A Project of the Coast Guard Aviation Association

Mc Donald Douglas MD-90 “Enforcer”

As part of FRONTIER LANCE, a mostly secret operation within an operation, named Operation NEW FRONTIER was conducted. Despite intelligence cueing, surface assets could not match the speed of the “go-fasts.”  Helicopters on board the larger cutters could keep up with the “go-fasts” and keep them under surveillance until they required refueling but they had no means of forcing them to stop. Any serious attempt to stop the “go-fasts” would require a drastic change in capabilities. The Commandant directed that a proof of concept operation using armed Coast Guard helicopters to interdict and apprehend “go-fasts” be conducted.

A group, named HITRON-10, pioneered novel and effective operating tactics and procedures. HITRON was the acronym for Helicopter Interdiction Tactical Squadron and 10 represented the number of crewmembers assigned. The team flew leased MH-90 enforcer helicopters The MH-90, a militarized version of the MD 900 helicopters built by MD Helicopters Incorporated, was an all weather, short range, single rotor, shipboard helicopter. It was powered by a two Pratt & Whitney 206D turboshaft engine and designed without a tail rotor. It could cruise at 120 knots for 2.5 hours. The 6,500-pound helicopter was equipped with weather radar, an Mk III forward-looking infrared system (with video-recording capability), night-vision devices, an external sling capable of lifting 1,500 pounds, and a rescue hoist capable of lifting 600 pounds. The crew consisted of two pilots and one crewman. The crewman’s principal duties included firing an M240G 7.62mm machine gun (swivel-mounted at the portside cabin door) and/or a hand-held laser-sighted .50-caliber rifle. He also operated hand-held video and photographic equipment.
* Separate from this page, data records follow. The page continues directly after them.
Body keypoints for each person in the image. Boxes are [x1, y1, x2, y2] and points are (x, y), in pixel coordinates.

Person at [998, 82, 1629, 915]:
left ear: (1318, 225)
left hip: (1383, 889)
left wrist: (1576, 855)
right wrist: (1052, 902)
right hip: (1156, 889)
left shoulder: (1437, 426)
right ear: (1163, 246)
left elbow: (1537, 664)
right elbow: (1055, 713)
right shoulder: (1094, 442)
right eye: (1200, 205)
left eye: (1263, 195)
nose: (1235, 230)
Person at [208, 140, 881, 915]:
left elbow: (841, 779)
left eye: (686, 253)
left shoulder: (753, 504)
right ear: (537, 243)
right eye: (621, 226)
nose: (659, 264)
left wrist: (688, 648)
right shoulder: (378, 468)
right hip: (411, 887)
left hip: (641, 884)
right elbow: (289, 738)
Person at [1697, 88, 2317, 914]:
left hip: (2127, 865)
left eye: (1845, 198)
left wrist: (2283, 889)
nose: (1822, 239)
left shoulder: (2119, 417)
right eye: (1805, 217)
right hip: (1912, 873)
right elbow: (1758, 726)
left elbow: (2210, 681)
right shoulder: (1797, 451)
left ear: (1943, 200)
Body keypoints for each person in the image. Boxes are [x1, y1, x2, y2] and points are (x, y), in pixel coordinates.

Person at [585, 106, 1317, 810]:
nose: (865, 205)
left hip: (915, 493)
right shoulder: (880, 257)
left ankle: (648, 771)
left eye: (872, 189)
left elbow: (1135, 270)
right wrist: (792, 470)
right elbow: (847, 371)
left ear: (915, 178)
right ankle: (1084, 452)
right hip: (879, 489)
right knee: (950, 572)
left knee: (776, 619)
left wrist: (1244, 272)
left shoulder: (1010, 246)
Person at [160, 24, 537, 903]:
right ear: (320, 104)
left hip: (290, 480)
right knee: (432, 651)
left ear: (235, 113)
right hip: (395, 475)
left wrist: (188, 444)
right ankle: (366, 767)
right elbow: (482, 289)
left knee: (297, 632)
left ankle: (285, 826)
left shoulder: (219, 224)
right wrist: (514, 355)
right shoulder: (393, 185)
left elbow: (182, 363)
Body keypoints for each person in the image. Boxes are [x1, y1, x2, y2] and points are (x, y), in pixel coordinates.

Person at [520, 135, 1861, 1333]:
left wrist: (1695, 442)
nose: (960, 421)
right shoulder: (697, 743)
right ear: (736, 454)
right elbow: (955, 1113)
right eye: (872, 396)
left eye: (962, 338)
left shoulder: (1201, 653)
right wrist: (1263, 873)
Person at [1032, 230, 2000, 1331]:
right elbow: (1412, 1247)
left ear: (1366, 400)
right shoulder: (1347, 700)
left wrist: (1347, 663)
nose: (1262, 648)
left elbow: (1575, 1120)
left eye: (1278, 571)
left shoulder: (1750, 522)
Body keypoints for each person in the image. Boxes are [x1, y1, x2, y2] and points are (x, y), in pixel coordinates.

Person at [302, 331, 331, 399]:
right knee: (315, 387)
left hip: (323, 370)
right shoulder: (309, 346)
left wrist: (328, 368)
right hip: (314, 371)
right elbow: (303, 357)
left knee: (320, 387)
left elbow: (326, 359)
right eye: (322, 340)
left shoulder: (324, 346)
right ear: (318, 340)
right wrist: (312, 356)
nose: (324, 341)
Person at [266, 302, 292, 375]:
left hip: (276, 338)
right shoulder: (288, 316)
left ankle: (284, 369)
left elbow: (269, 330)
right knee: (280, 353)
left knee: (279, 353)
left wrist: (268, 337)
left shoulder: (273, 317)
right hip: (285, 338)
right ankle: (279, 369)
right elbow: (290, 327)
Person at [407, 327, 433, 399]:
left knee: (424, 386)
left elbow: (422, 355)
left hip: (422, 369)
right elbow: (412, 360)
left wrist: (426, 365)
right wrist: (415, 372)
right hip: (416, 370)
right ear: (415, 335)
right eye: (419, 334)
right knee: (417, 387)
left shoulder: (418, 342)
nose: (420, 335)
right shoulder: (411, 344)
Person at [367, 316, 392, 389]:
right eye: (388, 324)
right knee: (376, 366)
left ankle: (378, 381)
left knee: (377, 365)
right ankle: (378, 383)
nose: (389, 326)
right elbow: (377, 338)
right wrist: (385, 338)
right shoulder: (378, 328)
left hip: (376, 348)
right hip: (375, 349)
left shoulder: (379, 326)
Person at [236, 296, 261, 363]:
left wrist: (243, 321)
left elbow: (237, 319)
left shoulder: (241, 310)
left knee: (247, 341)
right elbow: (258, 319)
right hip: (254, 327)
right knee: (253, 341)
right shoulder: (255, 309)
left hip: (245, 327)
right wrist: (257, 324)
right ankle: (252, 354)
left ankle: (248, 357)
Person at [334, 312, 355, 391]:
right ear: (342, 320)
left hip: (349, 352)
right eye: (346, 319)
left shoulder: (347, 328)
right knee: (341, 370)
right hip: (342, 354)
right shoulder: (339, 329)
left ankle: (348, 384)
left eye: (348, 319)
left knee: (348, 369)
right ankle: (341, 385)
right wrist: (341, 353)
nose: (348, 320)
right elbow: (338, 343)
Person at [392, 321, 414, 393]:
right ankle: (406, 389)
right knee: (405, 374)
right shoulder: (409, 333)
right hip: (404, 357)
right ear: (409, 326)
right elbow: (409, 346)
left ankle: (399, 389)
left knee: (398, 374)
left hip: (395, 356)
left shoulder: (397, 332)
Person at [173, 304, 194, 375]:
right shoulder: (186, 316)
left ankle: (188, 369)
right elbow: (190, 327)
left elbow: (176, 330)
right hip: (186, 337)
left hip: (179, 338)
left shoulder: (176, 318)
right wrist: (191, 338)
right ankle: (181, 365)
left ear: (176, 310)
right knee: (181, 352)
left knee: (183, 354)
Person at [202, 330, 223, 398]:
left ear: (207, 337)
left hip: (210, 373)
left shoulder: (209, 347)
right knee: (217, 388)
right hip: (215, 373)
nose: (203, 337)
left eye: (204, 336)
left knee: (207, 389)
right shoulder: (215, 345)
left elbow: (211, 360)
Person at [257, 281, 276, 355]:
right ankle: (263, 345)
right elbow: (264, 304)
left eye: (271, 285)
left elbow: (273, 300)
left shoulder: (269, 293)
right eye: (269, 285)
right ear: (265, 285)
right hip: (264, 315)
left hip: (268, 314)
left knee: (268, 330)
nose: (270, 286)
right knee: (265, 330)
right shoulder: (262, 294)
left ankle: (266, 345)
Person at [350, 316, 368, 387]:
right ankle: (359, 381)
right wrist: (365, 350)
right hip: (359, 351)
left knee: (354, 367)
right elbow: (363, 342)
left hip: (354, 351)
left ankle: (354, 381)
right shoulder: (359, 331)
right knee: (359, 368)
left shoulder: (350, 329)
MD Helicopters Incorporated provided logistic support for the Enforcers.

In March 2000, the Coast Guard completed its proof-of-concept efforts and started the process of standing up a fully operational HITRON squadron. Soon thereafter, Coast Guard pilots, aircrews, and support personnel began reporting to Cecil Field in Jacksonville, Florida, where the new unit would be headquartered.